Antibodies (Basel). 2022 Oct 24; 11(4):NA.

PubMed ID: 36412833

Rational design and in vivo characterization of mRNA-encoded broadly neutralizing antibody combinations against HIV-1

Narayanan E, Falcone S, Elbashir SM, Attarwala H, Hassett K, Seaman MS, Carfi A, Himansu S

Monoclonal antibodies have been used successfully as recombinant protein therapy; however, for HIV, multiple broadly neutralizing antibodies may be necessary. We used the mRNA-LNP platform for in vivo co-expression of 3 broadly neutralizing antibodies, PGDM1400, PGT121, and N6, directed against the HIV-1 envelope protein. mRNA-encoded HIV-1 antibodies were engineered as single-chain Fc (scFv-Fc) to overcome heavy- and light-chain mismatch.

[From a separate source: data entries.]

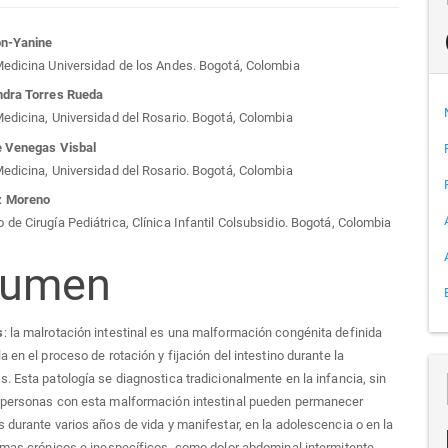
tenido
ón-Yanine
Medicina Universidad de los Andes. Bogotá, Colombia
cipal
ndra Torres Rueda
edicina, Universidad del Rosario. Bogotá, Colombia
e Venegas Visbal
edicina, Universidad del Rosario. Bogotá, Colombia
culo
z Moreno
de Cirugía Pediátrica, Clínica Infantil Colsubsidio. Bogotá, Colombia
sumen
s
: la malrotación intestinal es una malformación congénita definida
 en el proceso de rotación y fijación del intestino durante la
. Esta patología se diagnostica tradicionalmente en la infancia, sin
 personas con esta malformación intestinal pueden permanecer
 durante varios años de vida y manifestar, en la adolescencia o en la
omas crónicos e inespecíficos, como dolor abdominal intermitente,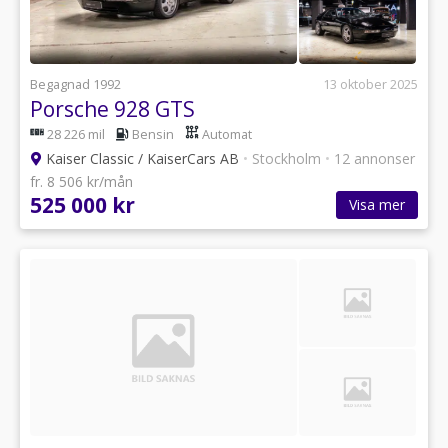
Begagnad 1992
13 oktober 2025
Porsche 928 GTS
28 226 mil
Bensin
Automat
Kaiser Classic / KaiserCars AB
•
Stockholm
•
12 annonser
fr. 8 506 kr/mån
525 000 kr
Visa mer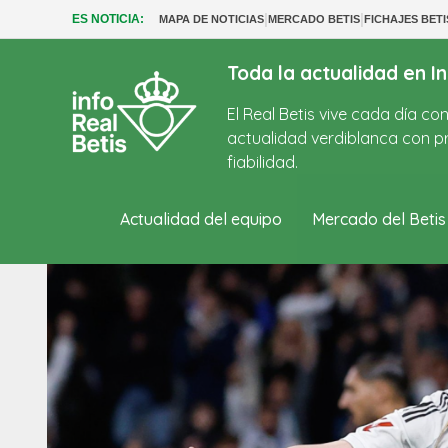
|
|
ES NOTICIA:
MAPA DE NOTICIAS
MERCADO BETIS
FICHAJES BETI
Toda la actualidad en In
El Real Betis vive cada día c
actualidad verdiblanca con pr
fiabilidad.
Actualidad del equipo
Mercado del Betis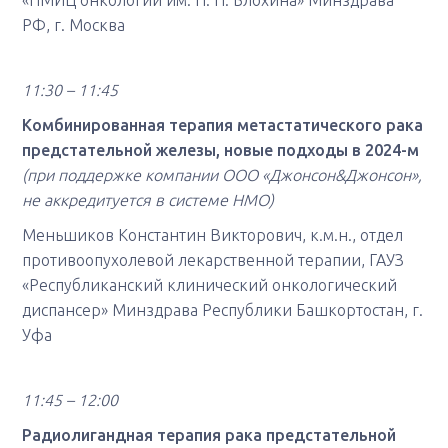
«НМИЦ онкологии им. Н. Н. Блохина» Минздрава
РФ, г. Москва
11:30 – 11:45
Комбинированная терапия метастатического рака
предстательной железы, новые подходы в 2024-м
(при поддержке компании ООО «Джонсон&Джонсон»,
не аккредитуется в системе НМО)
Меньшиков Константин Викторович, к.м.н., отдел
противоопухолевой лекарственной терапии, ГАУЗ
«Республиканский клинический онкологический
диспансер» Минздрава Республики Башкортостан, г.
Уфа
11:45 – 12:00
Радиолигандная терапия рака предстательной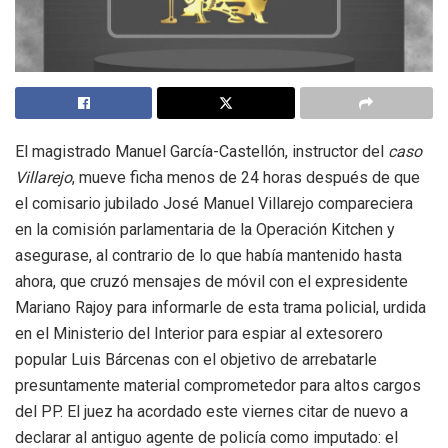
El magistrado Manuel García-Castellón, instructor del
caso
Villarejo
, mueve ficha menos de 24 horas después de que
el comisario jubilado José Manuel Villarejo compareciera
en la comisión parlamentaria de la Operación Kitchen y
asegurase, al contrario de lo que había mantenido hasta
ahora, que cruzó mensajes de móvil con el expresidente
Mariano Rajoy para informarle de esta trama policial, urdida
en el Ministerio del Interior para espiar al extesorero
popular Luis Bárcenas con el objetivo de arrebatarle
presuntamente material comprometedor para altos cargos
del PP. El juez ha acordado este viernes citar de nuevo a
declarar al antiguo agente de policía como imputado: el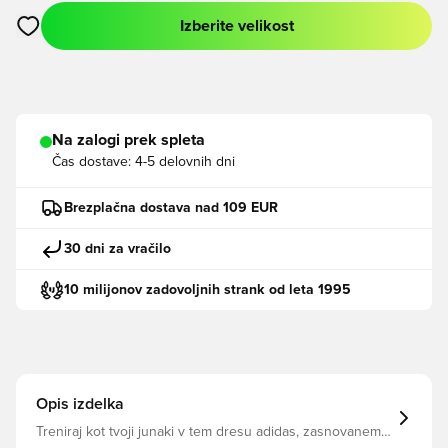
Izberite velikost
Odpre Modal za prijavo ali vpis kot član
Na zalogi prek spleta
Čas dostave:
4-5 delovnih dni
Brezplačna dostava nad 109 EUR
30 dni za vračilo
10 milijonov zadovoljnih strank od leta 1995
Opis izdelka
Treniraj kot tvoji junaki v tem dresu adidas, zasnovanem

In vitro neutralization breadth and potency of the constructs were compared to their parental IgG form. We assessed the ability of these scFv-Fcs to be expressed individually and in combination in vivo, and neutralization and pharmacokinetics were compared to the corresponding full-length IgGs. Single-chain PGDM1400 and PGT121 exhibited neutralization potency comparable to parental IgG, achieving peak systemic concentrations ≥ 30.81 μg/mL in mice; full-length N6 IgG achieved a peak concentration of 974 μg/mL, but did not tolerate single-chain conversion. The mRNA combination encoding full-length N6 IgG and single-chain PGDM1400 and PGT121 was efficiently expressed in mice, achieving high systemic concentration and desired neutralization potency. Analysis of mice sera demonstrated each antibody contributed towards neutralization of multiple HIV-1 pseudoviruses. Together, these data show that the mRNA-LNP platform provides a promising approach for antibody-based HIV treatment and is well-suited for development of combination therapeutics.